In [None]:
from time import perf_counter
start = perf_counter()

In [None]:
MODELS = {
    "llama-full": "llama3:8b-instruct-fp16",          # 16 GB
    "llama": "llama3:8b-instruct-q5_K_M",             # 5.7 GB

    "mistral-full": "mistral:7b-instruct-fp16",       # 14 GB
    "mistral": "mistral:7b-instruct-q5_K_M",          # 5.1 GB

    "phi": "phi3:14b-medium-4k-instruct-q5_K_M",      # 10 GB
    "phi-mini": "phi3:3.8b-mini-4k-instruct-q5_K_M",  # 2.8 GB
}

In [None]:
model_id = "llama"
MODEL = MODELS[model_id]

# Data pipeline

In [None]:
from webapp.process import *

## 0 | URL of the position to apply

In [None]:
url = "https://emploi.cnrs.fr/Offres/CDD/FR636-MARCAS-009/Default.aspx"

## 1 | Fetching data

In [None]:
source_code_html = fetch_data(url)

## 2 | Clearing data

### 2.1 - Regex

In [None]:
final_content = html_extract_content(source_code_html)

### 2.2 AI summary

In [None]:
print(final_content)

In [None]:
position_data = summarize_position_data(final_content, language="Francais", model=MODEL)
print(position_data)

## 3 | Saving position's data

### 3.1 Create application's folder

In [None]:
import os
from datetime import datetime, timedelta
import time

def create_timestamped_folder():
    while True:
        # Get the current timestamp
        current_timestamp = datetime.now()

        # Format the timestamp
        timestamp_str = current_timestamp.strftime("%Y-%m-%d_%H-%M")

        # Create the new folder name
        folder_name = f"data/applications/{timestamp_str}_{model_id}"

        # Check if the folder already exists
        if not os.path.exists(folder_name):
            # Create the new folder
            os.makedirs(folder_name)
            print(f"New folder created: {folder_name}")
            break
        else:
            # Wait until the start of the next minute
            print(f"Folder {folder_name} already exists.

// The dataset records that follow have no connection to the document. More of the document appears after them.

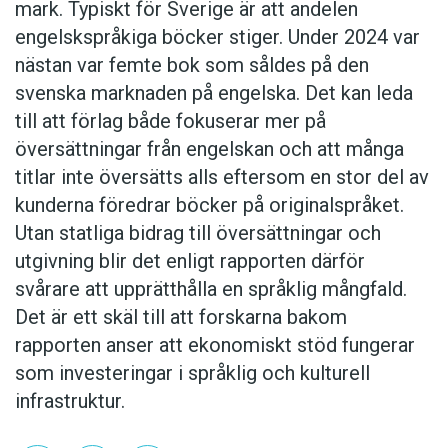
mark. Typiskt för Sverige är att andelen
engelskspråkiga böcker stiger. Under 2024 var
nästan var femte bok som såldes på den
svenska marknaden på engelska. Det kan leda
till att förlag både fokuserar mer på
översättningar från engelskan och att många
titlar inte översätts alls eftersom en stor del av
kunderna föredrar böcker på originalspråket.
Utan statliga bidrag till översättningar och
utgivning blir det enligt rapporten därför
svårare att upprätthålla en språklig mångfald.
Det är ett skäl till att forskarna bakom
rapporten anser att ekonomiskt stöd fungerar
som investeringar i språklig och kulturell
infrastruktur.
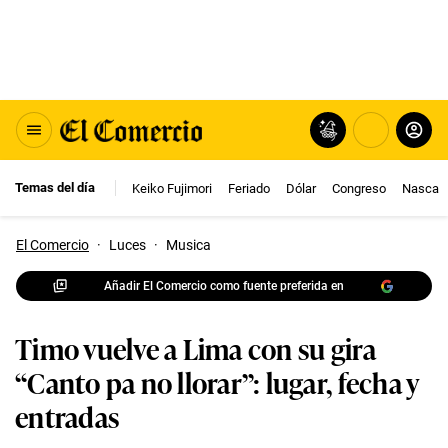
Temas del día
Keiko Fujimori
Feriado
Dólar
Congreso
Nasca
El Comercio
·
Luces
·
Musica
Añadir El Comercio como fuente preferida en
Timo vuelve a Lima con su gira
“Canto pa no llorar”: lugar, fecha y
entradas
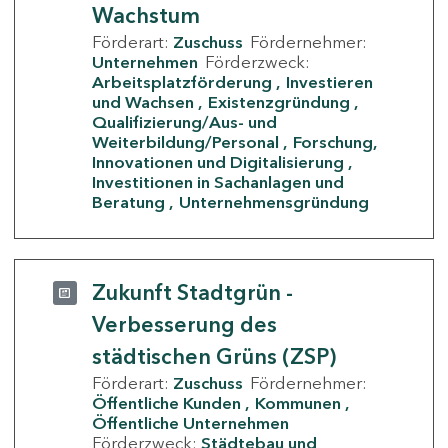
Wachstum
Förderart:
Zuschuss
Fördernehmer:
Unternehmen
Förderzweck:
Arbeitsplatzförderung
Investieren
und Wachsen
Existenzgründung
Qualifizierung/Aus- und
Weiterbildung/Personal
Forschung,
Innovationen und Digitalisierung
Investitionen in Sachanlagen und
Beratung
Unternehmensgründung
Zukunft Stadtgrün -
Verbesserung des
städtischen Grüns (ZSP)
Förderart:
Zuschuss
Fördernehmer:
Öffentliche Kunden
Kommunen
Öffentliche Unternehmen
Förderzweck:
Städtebau und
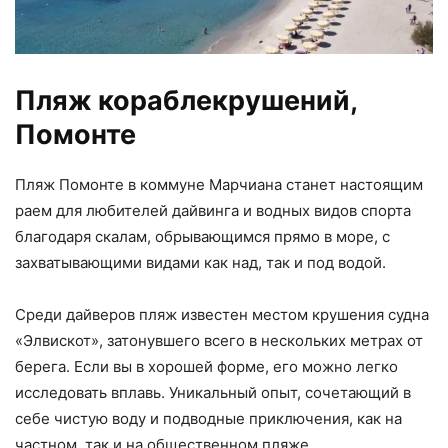
Пляж кораблекрушений,
Помонте
Пляж Помонте в коммуне Марчиана станет настоящим
раем для любителей дайвинга и водных видов спорта
благодаря скалам, обрывающимся прямо в море, с
захватывающими видами как над, так и под водой.
Среди дайверов пляж известен местом крушения судна
«Элвискот», затонувшего всего в нескольких метрах от
берега. Если вы в хорошей форме, его можно легко
исследовать вплавь. Уникальный опыт, сочетающий в
себе чистую воду и подводные приключения, как на
частном, так и на общественном пляже.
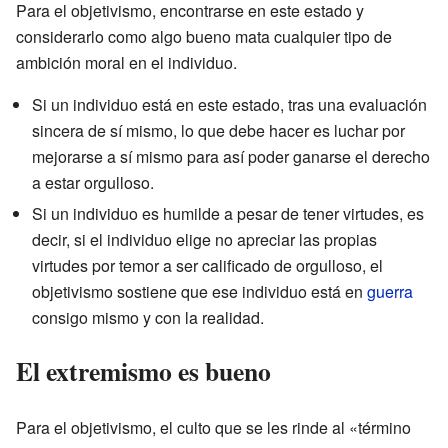
Para el objetivismo, encontrarse en este estado y
considerarlo como algo bueno mata cualquier tipo de
ambición moral en el individuo.
Si un individuo está en este estado, tras una evaluación
sincera de sí mismo, lo que debe hacer es luchar por
mejorarse a sí mismo para así poder ganarse el derecho
a estar orgulloso.
Si un individuo es humilde a pesar de tener virtudes, es
decir, si el individuo elige no apreciar las propias
virtudes por temor a ser calificado de orgulloso, el
objetivismo sostiene que ese individuo está en
guerra
consigo mismo y con la realidad.
El extremismo es bueno
Para el objetivismo, el culto que se les rinde al «término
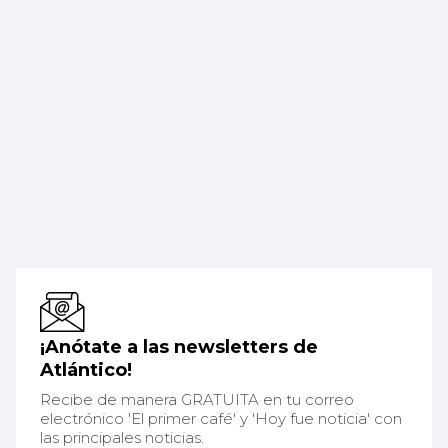
¡Anótate a las newsletters de
Atlántico!
Recibe de manera GRATUITA en tu correo
electrónico 'El primer café' y 'Hoy fue noticia' con
las principales noticias.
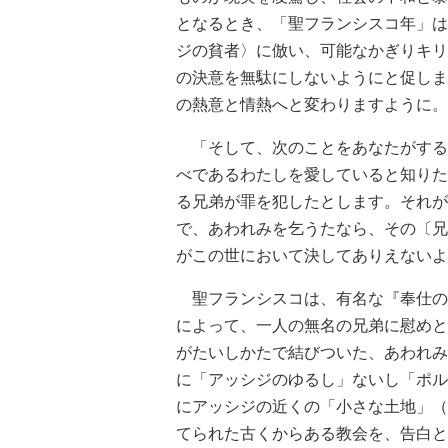
となるとき、「聖フランシスコ年」は
ジの貧者〉に倣い、可能なかぎりキリ
の決意を無駄にしないようにと促しま
の熱意と情熱へと変わりますように。
「そして、次のことをあなたがする
べであるわたしを愛していると知りた
る兄弟が罪を犯したとします。それが
で、あわれみを乞うたなら、その〔兄
がこの世において決してありえないよ
聖フランシスコは、有名な『奉仕の
によって、一人の無名の兄弟に慰めと
がたいしかたで結びついた、あわれみ
に「アッシジのゆるし」ないし「ポル
にアッシジの近くの「小さな土地」（
てられた古くからある教会を、告白と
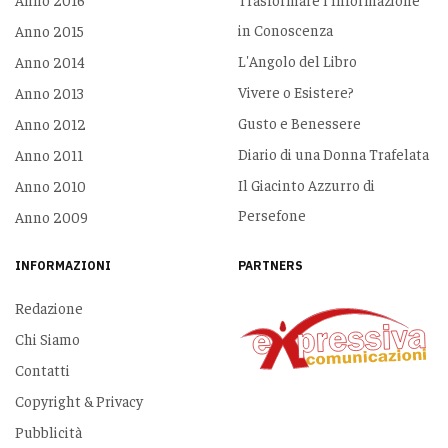
in Conoscenza
Anno 2015
L'Angolo del Libro
Anno 2014
Vivere o Esistere?
Anno 2013
Gusto e Benessere
Anno 2012
Diario di una Donna Trafelata
Anno 2011
Il Giacinto Azzurro di
Anno 2010
Persefone
Anno 2009
INFORMAZIONI
PARTNERS
Redazione
Chi Siamo
Contatti
Copyright & Privacy
Pubblicità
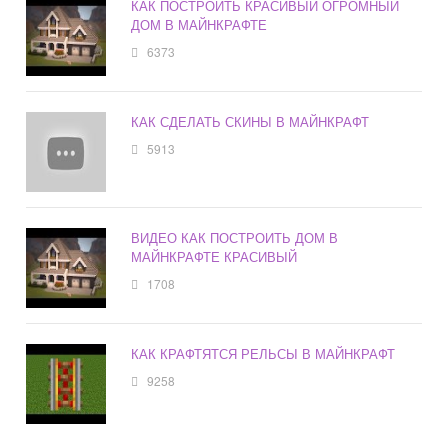
КАК ПОСТРОИТЬ КРАСИВЫЙ ОГРОМНЫЙ
ДОМ В МАЙНКРАФТЕ
6373
КАК СДЕЛАТЬ СКИНЫ В МАЙНКРАФТ
5913
ВИДЕО КАК ПОСТРОИТЬ ДОМ В
МАЙНКРАФТЕ КРАСИВЫЙ
1708
КАК КРАФТЯТСЯ РЕЛЬСЫ В МАЙНКРАФТ
9258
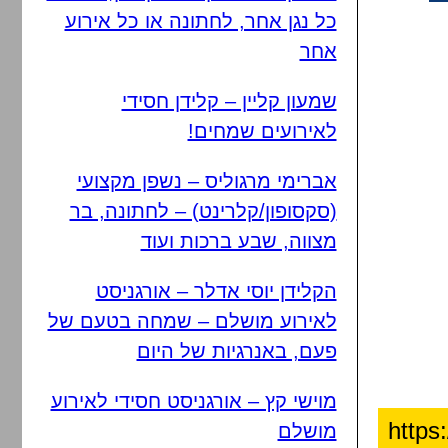
כל נגן אחר, לחתונה או כל אירוע
אחר
שמעון קליין – קלידן חסידי
לאירועים שמחים!
אברימי מרגוליס – נשפן מקצועי
(סקסופון/קלרינט) – לחתונה, בר
מצווה, שבע ברכות ועוד
הקלידן יוסי אדלר – אורגניסט
לאירוע מושלם – שמחה בטעם של
פעם, באנרגיות של היום
מוישי קץ – אורגניסט חסידי לאירוע
מושלם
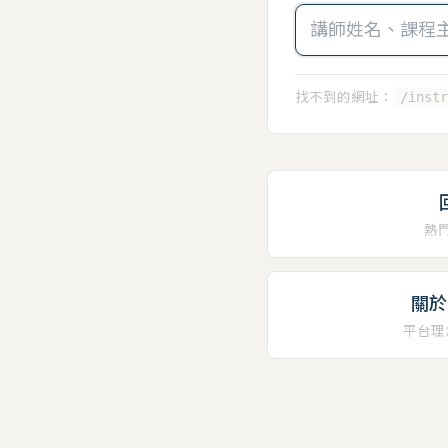
找不到的網址：
/instr
熱
關於 
平台理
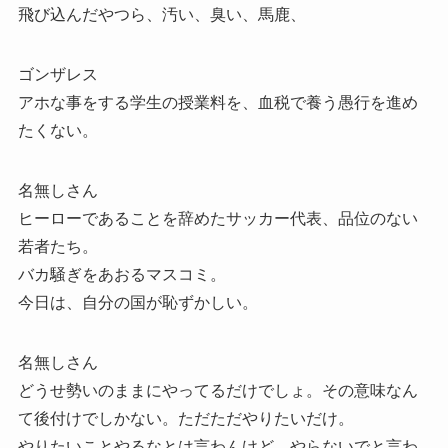
飛び込んだやつら、汚い、臭い、馬鹿、
ゴンザレス
アホな事をする学生の授業料を、血税で養う愚行を進め
たくない。
名無しさん
ヒーローであることを辞めたサッカー代表、品位のない
若者たち。
バカ騒ぎをあおるマスコミ。
今日は、自分の国が恥ずかしい。
名無しさん
どうせ勢いのままにやってるだけでしょ。その意味なん
て後付けでしかない。ただただやりたいだけ。
やりたいことやるなとは言わんけど、やらないでと言わ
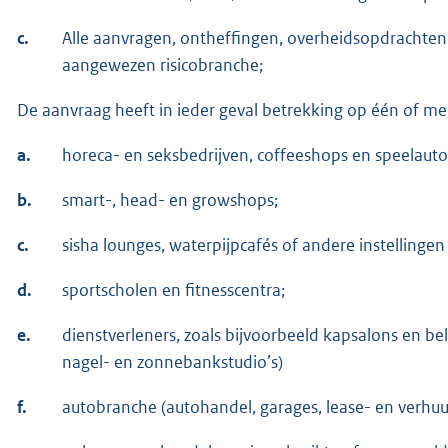
c.
Alle aanvragen, ontheffingen, overheidsopdrachten o
aangewezen risicobranche;
De aanvraag heeft in ieder geval betrekking op één of m
a.
horeca- en seksbedrijven, coffeeshops en speelau
b.
smart-, head- en growshops;
c.
sisha lounges, waterpijpcafés of andere instellingen
d.
sportscholen en fitnesscentra;
e.
dienstverleners, zoals bijvoorbeeld kapsalons en b
nagel- en zonnebankstudio’s)
f.
autobranche (autohandel, garages, lease- en verh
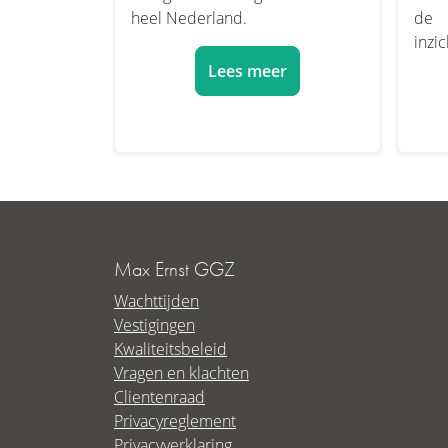
heel Nederland.
de 
inzic
Lees meer
Max Ernst GGZ
Wachttijden
Vestigingen
Kwaliteitsbeleid
Vragen en klachten
Clientenraad
Privacyreglement
Privacyverklaring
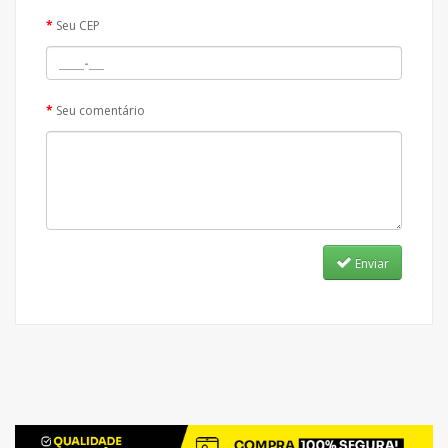
Seu CEP
Seu comentário
Enviar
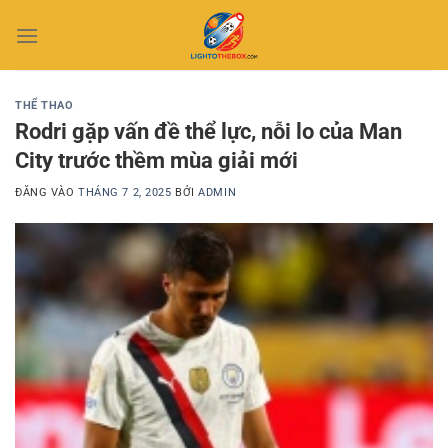
Bỏ
qua
nội
dung
THỂ THAO
Rodri gặp vấn đề thể lực, nỗi lo của Man
City trước thềm mùa giải mới
ĐĂNG VÀO
THÁNG 7 2, 2025
BỞI
ADMIN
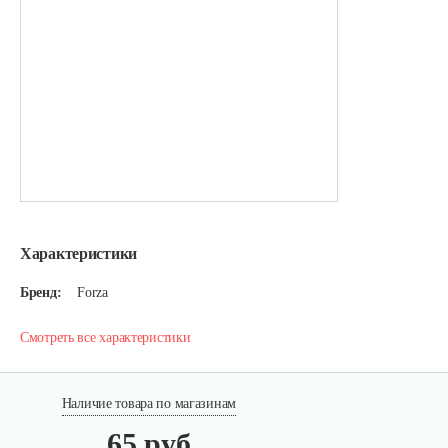
Характеристики
Бренд:
Forza
Смотреть все характеристики
Наличие товара по магазинам
65 руб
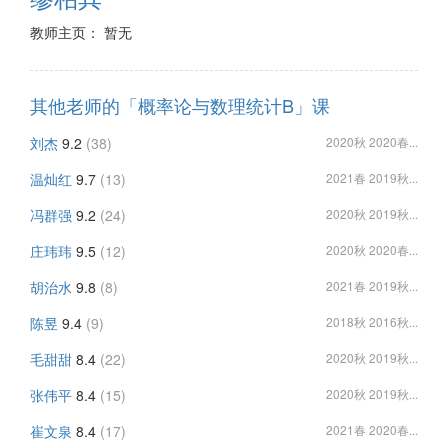
教师主页： 暂无
其他老师的「概率论与数理统计B」课
刘杰
9.2
(38)
2020秋 2020春...
温灿红
9.7
(13)
2021春 2019秋...
冯群强
9.2
(24)
2020秋 2019秋...
庄玮玮
9.5
(12)
2020秋 2020春...
胡治水
9.8
(8)
2021春 2019秋...
陈昱
9.4
(9)
2018秋 2016秋...
毛甜甜
8.4
(22)
2020秋 2019秋...
张伟平
8.4
(15)
2020秋 2019秋...
崔文泉
8.4
(17)
2021春 2020春...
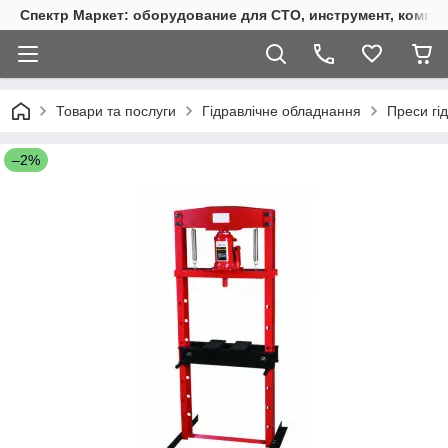
Спектр Маркет: оборудование для СТО, инструмент, компр
Товари та послуги
Гідравлічне обладнання
Преси гід
–2%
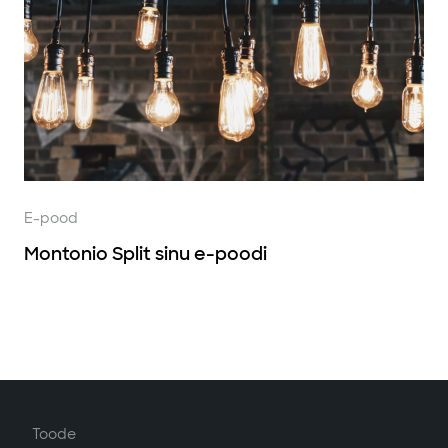
E-pood
Montonio Split sinu e-poodi
Toode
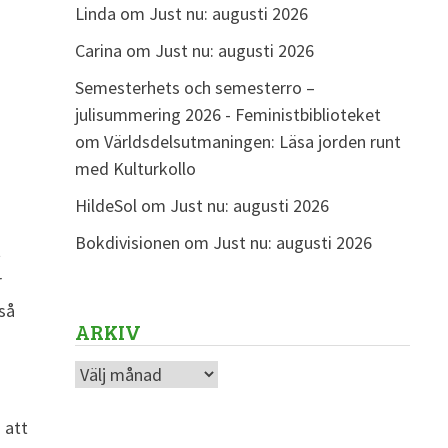
Linda
om
Just nu: augusti 2026
Carina
om
Just nu: augusti 2026
Semesterhets och semesterro –
julisummering 2026 - Feministbiblioteket
om
Världsdelsutmaningen: Läsa jorden runt
med Kulturkollo
HildeSol
om
Just nu: augusti 2026
Bokdivisionen
om
Just nu: augusti 2026
t
r
 så
ARKIV
Arkiv
 att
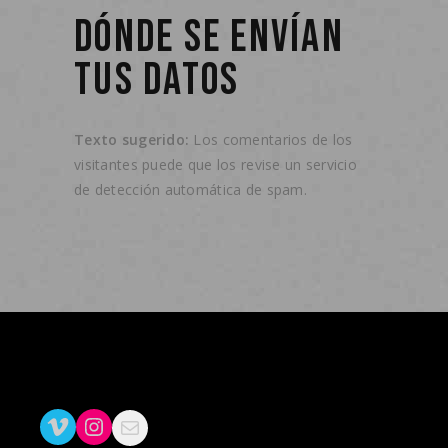
DÓNDE SE ENVÍAN
TUS DATOS
Texto sugerido:
Los comentarios de los
visitantes puede que los revise un servicio
de detección automática de spam.
Vimeo
Instagram
Mail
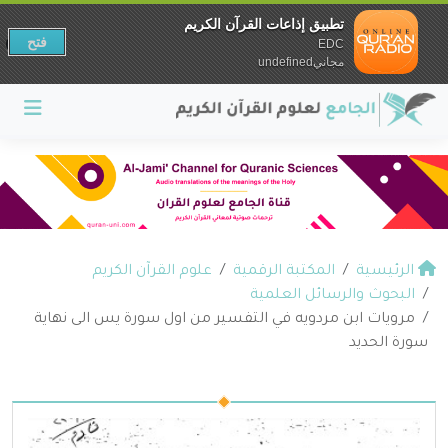
تطبيق إذاعات القرآن الكريم
فتح
EDC
مجانيundefined
الرئيسية
المكتبة الرقمية
علوم القرآن الكريم
البحوث والرسائل العلمية
مرويات ابن مردويه في التفسير من اول سورة يس الى نهاية
سورة الحديد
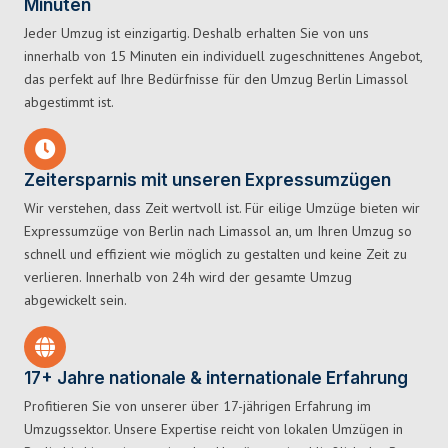
Minuten
Jeder Umzug ist einzigartig. Deshalb erhalten Sie von uns
innerhalb von 15 Minuten ein individuell zugeschnittenes Angebot,
das perfekt auf Ihre Bedürfnisse für den Umzug Berlin Limassol
abgestimmt ist.
Zeitersparnis mit unseren Expressumzügen
Wir verstehen, dass Zeit wertvoll ist. Für eilige Umzüge bieten wir
Expressumzüge von Berlin nach Limassol an, um Ihren Umzug so
schnell und effizient wie möglich zu gestalten und keine Zeit zu
verlieren. Innerhalb von 24h wird der gesamte Umzug
abgewickelt sein.
17+ Jahre nationale & internationale Erfahrung
Profitieren Sie von unserer über 17-jährigen Erfahrung im
Umzugssektor. Unsere Expertise reicht von lokalen Umzügen in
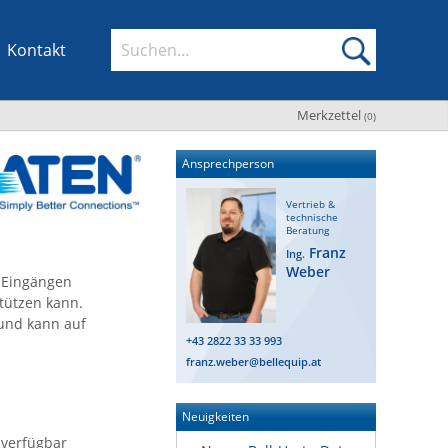
Kontakt
Merkzettel
(
0
)
Ansprechperson
Vertrieb &
technische
Beratung
Franz
Ing.
Weber
x Eingängen
tützen kann.
und kann auf
+43 2822 33 33 993
franz.weber@bellequip.at
Neuigkeiten
 verfügbar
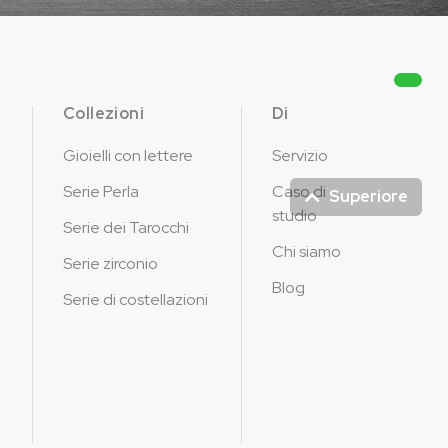
Collezioni
Di
Gioielli con lettere
Servizio
Serie Perla
Caso di
Superiore
studio
Serie dei Tarocchi
Chi siamo
Serie zirconio
Blog
Serie di costellazioni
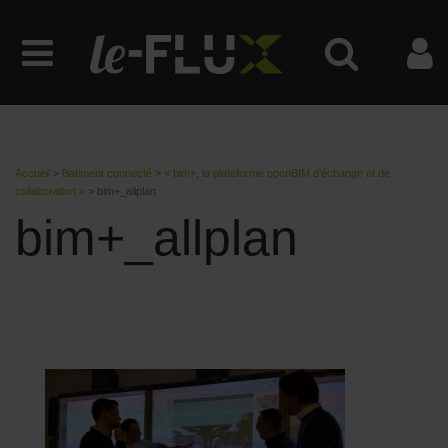
Accueil
>
Batiment connecté
>
« bim+, la plateforme openBIM d’échange et de
collaboration »
>
bim+_allplan
bim+_allplan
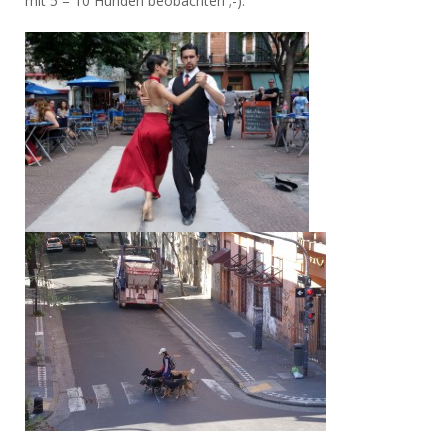
mit 5 – 10 Hunden beobachten ;-):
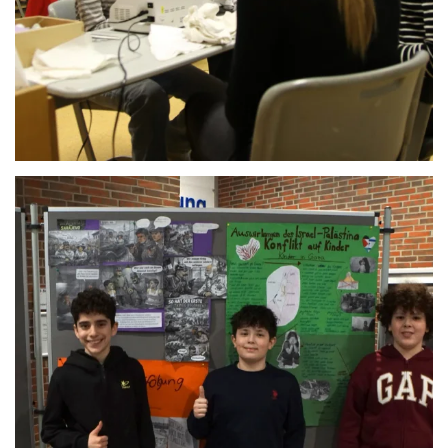
Anschauen....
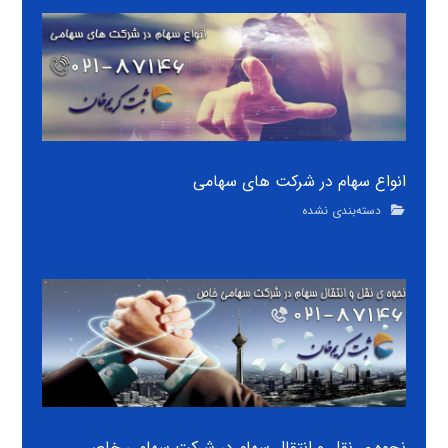
انواع سهام در شرکت های سهامی
دسته‌بندی نشده
نحوه ی نقل و انتقال سهام در شرکت سهامی خاص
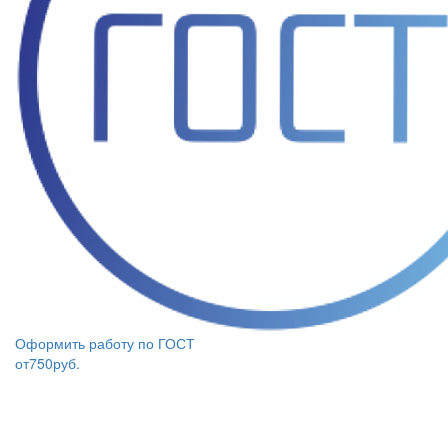
Оформить работу по ГОСТ
от
750
руб.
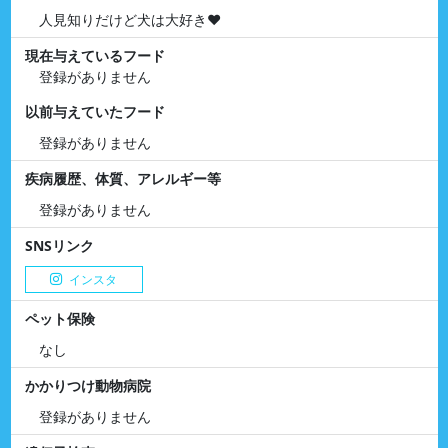
人見知りだけど犬は大好き❤
現在与えているフード
登録がありません
以前与えていたフード
登録がありません
疾病履歴、体質、アレルギー等
登録がありません
SNSリンク
インスタ
ペット保険
なし
かかりつけ動物病院
登録がありません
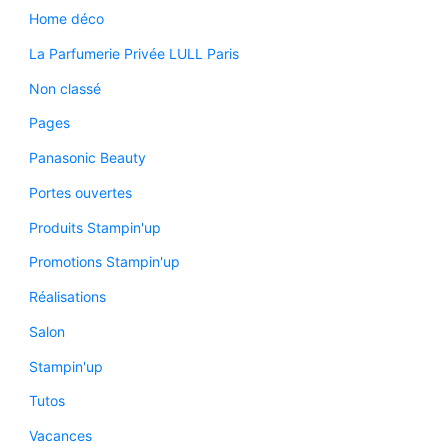
Home déco
La Parfumerie Privée LULL Paris
Non classé
Pages
Panasonic Beauty
Portes ouvertes
Produits Stampin'up
Promotions Stampin'up
Réalisations
Salon
Stampin'up
Tutos
Vacances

Waiting for the next minute...")
            now = datetime.now()
            next_minute = (now + timedelta(minutes=1)).replace(second=0, microsecond=0)
            wait_time = (next_minute - now).total_seconds()
            time.sleep(wait_time)
    return folder_name

application_folder = create_timestamped_folder()

### 3.2 Position's data

In [None]:
with open(f'{application_folder}/position_data.json', 'w') as file:
    json.dump(position_data, file, indent=4)

## 4 | User data

In [None]:
user_data = json.load(open("data/user.json"))

## 5 | Cover letter

### 5.1 Content

In [None]:
cover_letter = generate_cover_letter(position_data=position_data, user_data=user_data, language="Francais", model=MODEL)
print(cover_letter)

### 5.2 Typst to pdf

In [None]:
export_cover_letter_for_pipeline(user_data, position_data, cover_letter, application_folder, "pdf")

In [None]:
print(perf_counter() - start)